Similar results were observed by nodal status. In node-negative patients, pCR rate improved from 58.6% to 64.9% by adding pembrolizumab, and in node-positive patients, the pCR rate improved from 44.1% to 64.8%.

Positive PD-L1 status was not necessary for achievement of pCR.

PD-L1 expression was defined using the 22C3 assay using a cutoff of 1 for the composite positive score (CPS). Positive PD-L1 status was not necessary for achievement of pCR. Patients with PD-L1-negative tumors derived significant benefit from the addition of pembrolizumab, with an improvement in their pCR rate from 30.3% to 45.3%. Among those who were positive for PD-L1 expression, “the benefit [of pembrolizumab] is consistent with different definitions of CPS cutoffs, whether CPS of 1, CPS of 10, or CPS of 20,” said Schmid. More than 80% of patients with a CPS ≥20, 77.9% with a CPS ≥10, and 68.9% with a CPS ≥1 achieved pCR.

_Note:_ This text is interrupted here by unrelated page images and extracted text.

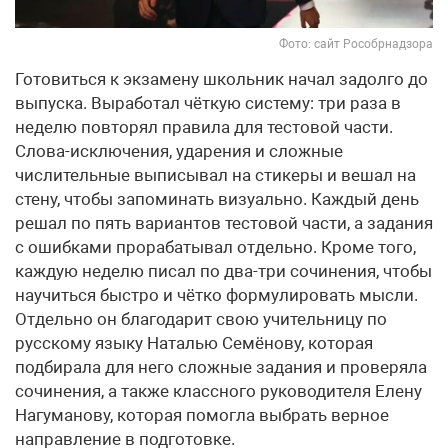
Фото: сайт Рособрнадзора
Готовиться к экзамену школьник начал задолго до
выпуска. Выработал чёткую систему: три раза в
неделю повторял правила для тестовой части.
Слова-исключения, ударения и сложные
числительные выписывал на стикеры и вешал на
стену, чтобы запоминать визуально. Каждый день
решал по пять вариантов тестовой части, а задания
с ошибками прорабатывал отдельно. Кроме того,
каждую неделю писал по два-три сочинения, чтобы
научиться быстро и чётко формулировать мысли.
Отдельно он благодарит свою учительницу по
русскому языку Наталью Семёнову, которая
подбирала для него сложные задания и проверяла
сочинения, а также классного руководителя Елену
Нагуманову, которая помогла выбрать верное
направление в подготовке.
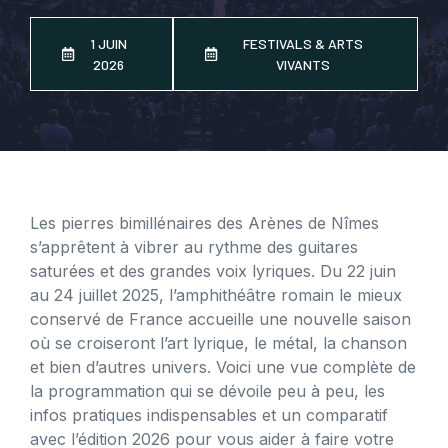
1 JUIN
FESTIVALS & ARTS
2026
VIVANTS
Les pierres bimillénaires des Arènes de Nîmes
s’apprêtent à vibrer au rythme des guitares
saturées et des grandes voix lyriques. Du 22 juin
au 24 juillet 2025, l’amphithéâtre romain le mieux
conservé de France accueille une nouvelle saison
où se croiseront l’art lyrique, le métal, la chanson
et bien d’autres univers. Voici une vue complète de
la programmation qui se dévoile peu à peu, les
infos pratiques indispensables et un comparatif
avec l’édition 2026 pour vous aider à faire votre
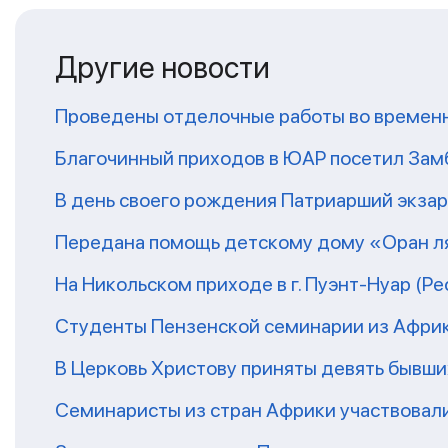
Другие новости
Проведены отделочные работы во временн
Благочинный приходов в ЮАР посетил За
В день своего рождения Патриарший экза
Передана помощь детскому дому «Оран ля
На Никольском приходе в г. Пуэнт-Нуар (Р
Студенты Пензенской семинарии из Афри
В Церковь Христову приняты девять бывш
Семинаристы из стран Африки участвовали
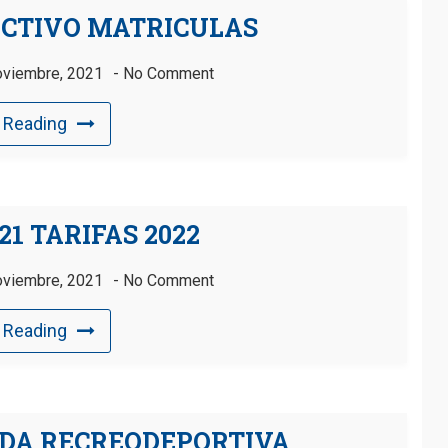
UCTIVO MATRICULAS
oviembre, 2021
No Comment
 Reading
21 TARIFAS 2022
oviembre, 2021
No Comment
 Reading
LIDA RECREODEPORTIVA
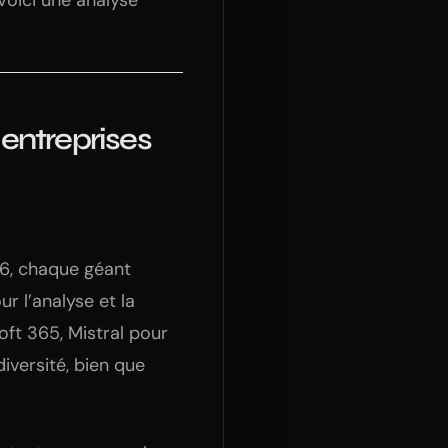
Voici une analyse
s entreprises
26, chaque géant
r l’analyse et la
ft 365, Mistral pour
iversité, bien que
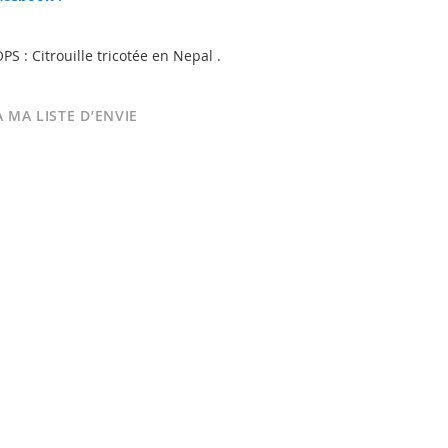
S : Citrouille tricotée en Nepal .
 MA LISTE D’ENVIE
The Patch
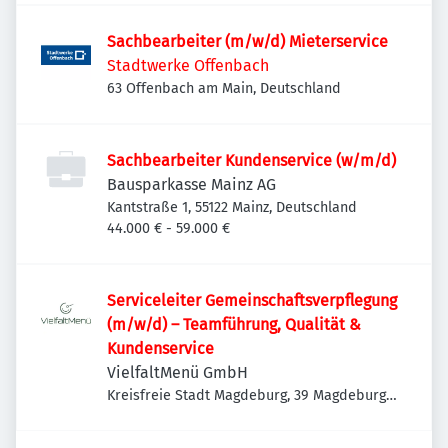
Sachbearbeiter (m/w/d) Mieterservice
Stadtwerke Offenbach
63 Offenbach am Main, Deutschland
Sachbearbeiter Kundenservice (w/m/d)
Bausparkasse Mainz AG
Kantstraße 1, 55122 Mainz, Deutschland
44.000 € - 59.000 €
Serviceleiter Gemeinschaftsverpflegung
(m/w/d) – Teamführung, Qualität &
Kundenservice
VielfaltMenü GmbH
Kreisfreie Stadt Magdeburg, 39 Magdeburg,
Deutschland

“My hypothesis will be that tumors that start as PD-L1-negative may turn PD-L1-positive as we treat them with immune therapy,” he said.

Patients who received 10 to 12 doses of paclitaxel, all doses of carboplatin, and all doses of cyclophosphamide and doxorubicin or epirubicin were considered to receive full-dose chemotherapy.

Overall, in the control arm, with reduced exposure to chemotherapy, the pCR rate was 35.7%, which improved to 51.1% in the pembrolizumab arm.

In the patients with full exposure (about 78% of the total cohort), pCR rates were 55.3% in the control arm and 69.7% in the pembrolizumab arm.

Neoadjuvant pembrolizumab plus chemotherapy was associated with a higher rate of a residual cancer burden score of 0 or I compared with placebo plus chemotherapy (74.1% vs. 63.6%).